Let's break down the rest of the story:

7: declares God as the Party of the First Part in the covenant..

8 sets the tone of remembering the Covenant. Which Covenant?

9-11: The Covenant Between Halves, with Avraham, that his descendents will wander, will go to an alien land, will become enslaved, and after 400 years will emerge with great property and return to Kena’an (Israel). The promise of having a nation some time in the future.

12-15 There will first be a period of wandering.What period of wandering is referred to the Psalm, where God didn’t let people touch us?
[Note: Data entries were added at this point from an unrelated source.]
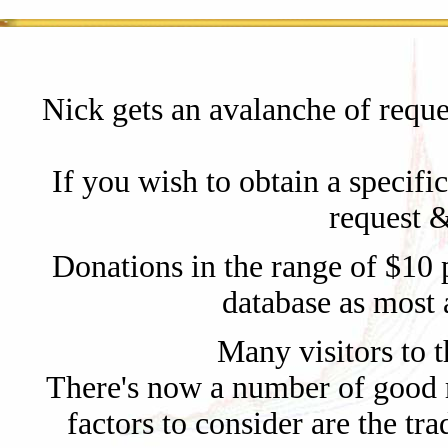
Nick gets an avalanche of reque
If you wish to obtain a specifi
request &
Donations in the range of $10 p
database as most 
Many visitors to th
There's now a number of good r
factors to consider are the tr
The period of the Fathers:

16-22: concluding with the final journey to Egypt under the Famine, where Yosef waits to save us.

23: we arrive in Egypt.

24: we’re doing OK

25: not so much any more.

26:Moshe and Aaron are sent

27 and convince Paroh and the Jews with their magickal Signs and Wonders.

28-36: The Plagues come down to convince Paroh - frogs, blood, locusts, darkness, killing the firstborn, etc.

37: and sure enough, we are sent out with gold and silver.

38: Egypt is glad to let us go, out of their fear.

39-41: the Desert experience: pillars of fire and smoke, Manna, crossing the Sea

42: and God finally fulfills the prophecy, the covenant with Avraham:

43-44: by bringing us into the Land, conquering the inhabitants – the Fifth Cup, but why?

45: So that we could fulfill the Torah and its Mitzvot, live our true destiny as god’s people, and praise Him. And that’s our end of the Covenant – when God keeps His covenant, it is our duty to say Hallel.

Doesn't this look familiar? R' Liebtag believes this is an early version of Maggid. We are to tell over the story while the Matza and Pesach offering are sitting in front of us. For the sake of THIS (matza and pesach) God did these miracles for ME. Which direction is the causality? Probably we were brought out of Egypt to eat matza and pesach and tell the story - because they are mitzvot. The point of the Exodus is to fulfill the Torah and do Mitzvot.

When we say this psalm as part of Davening we stop after verse 15. (actually the slightly variant version from Chronicles), followed by the next bit, it becomes a more universal, perhaps post-Messianic message - Sing unto Him, all the Earth, the other nations shall remember His glory, etc. But the psalm itself in isolation may well have been an early version of Maggid. Which fits interestingly with the idea that King David composed the version of this psalm found in I Chron 16:8... as a liturgy to say over the daily offerings (see verse 7 - David ordained that the priests say the Hodu which follows while offering the daily sacrifices).

So perhaps King David then composed the alternate, longer version to use as a Maggid at the Pesach seder. That would liturgically link the Pesach offering with other Temple rituals, emphasizing that the culmination of the Exodus was the Temple in Jerusalem, where we could (and will bb"a) fulfill all the mitzvot of the Torah.